Film z cyklu "Czas na dokument" : "Stworzyć wiatr"
scenariusz i reżyseria: Maciej Malec
zdjęcia: Marek Traskowski, muzyka: Henryk Kuźniak,
montaż: Ewa Rożewicz, czas 31 min. 31 sek.
Telewizja Polska program 1, 3 grudnia 1998, godz. 22.15

-----------------------------------------------------------------

 

 

Patrzeć i widzieć

Film o fotografowaniu Stanisława Markowskiego pt."Stworzyć wiatr" zaliczyć można do kategorii tzw. nastrojowego dokumentu.

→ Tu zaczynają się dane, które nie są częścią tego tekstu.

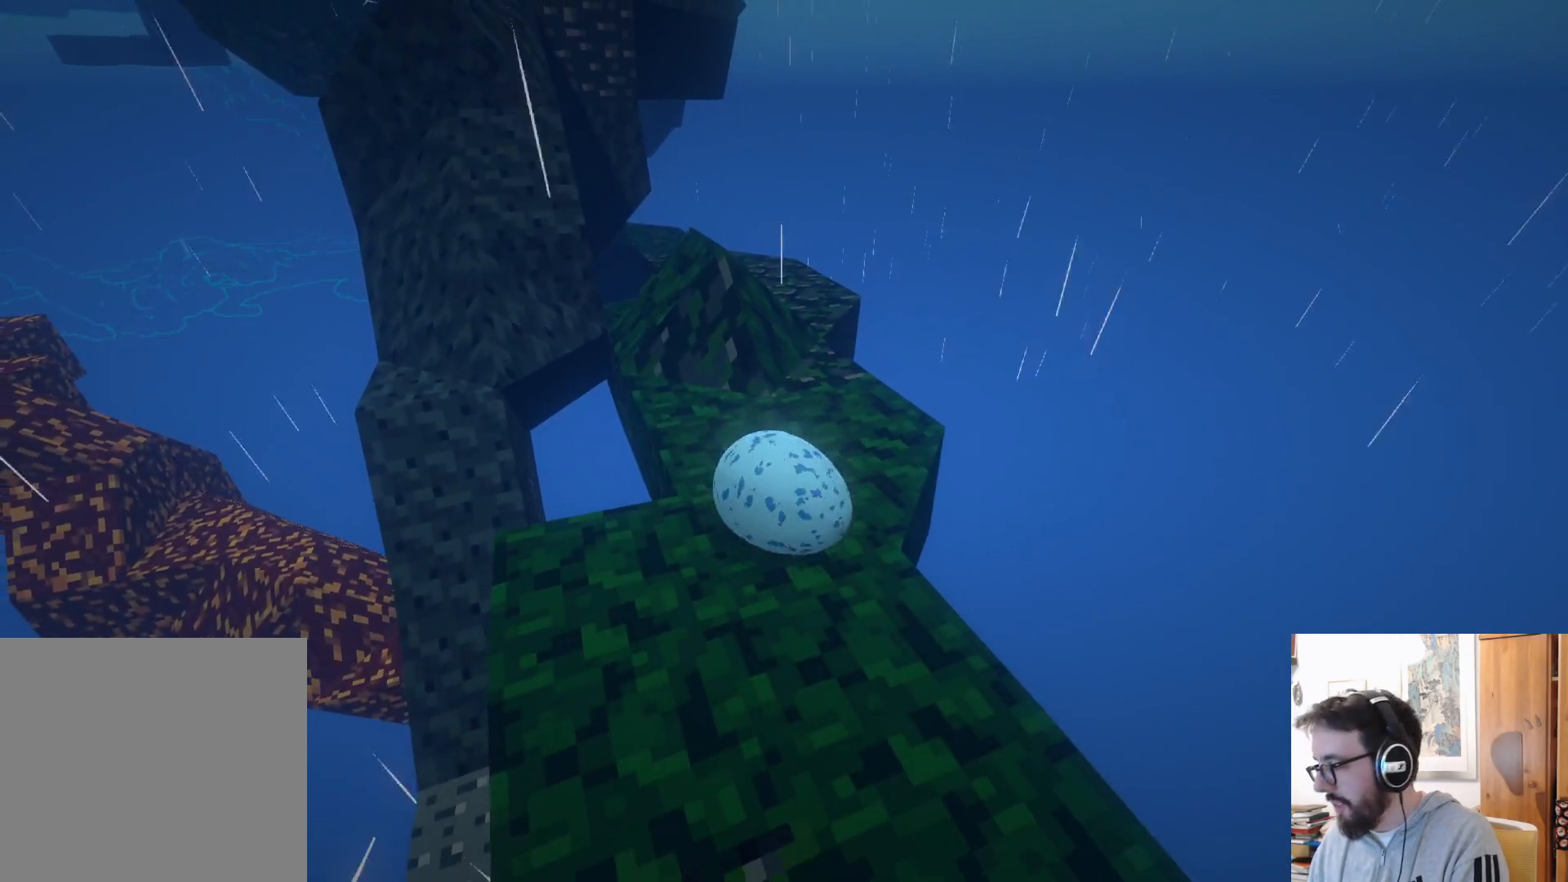
{"dt_ms": 500, "buttons": [], "left_stick": "center", "right_stick": "center", "events": []}
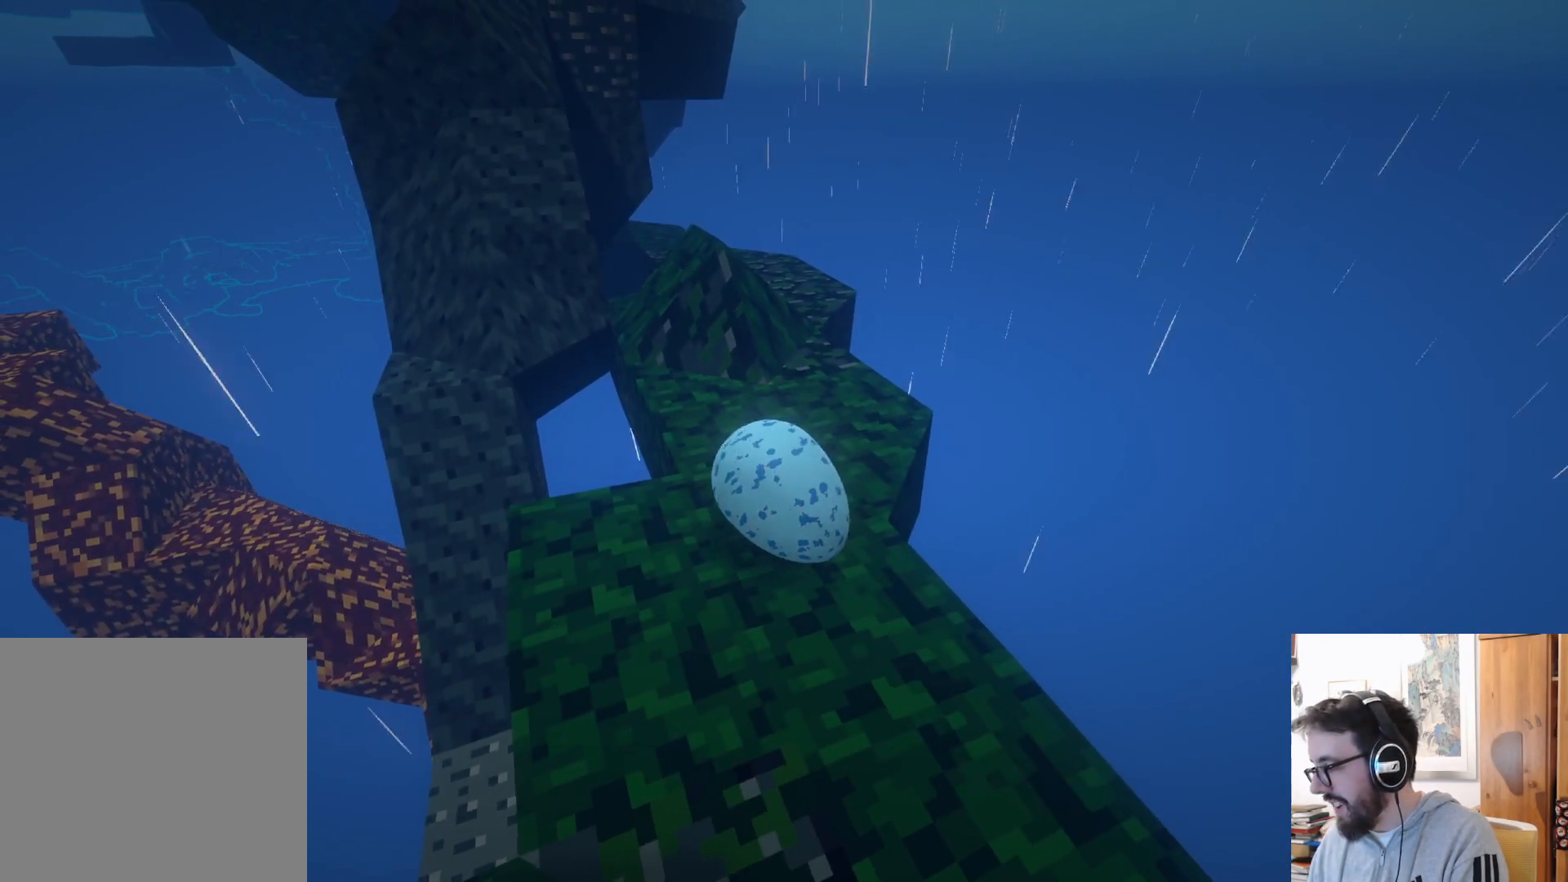
{"dt_ms": 500, "buttons": [], "left_stick": "center", "right_stick": "center", "events": []}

Mariusz Malec, autor scenariusza i reżyser , stworzył w tym filmie odpowiedni nastrój poprzez użycie bardzo filmowych środków: powolny, sunący ruch kamery, piękne kadry wnętrz fotografowanych przez Markowskiego drewnianych kościółków, stare dzielnice krakowskiego Kazimierza, stylizowane wnętrza, widok żydowskiego cmentarza w jesiennym słońcu.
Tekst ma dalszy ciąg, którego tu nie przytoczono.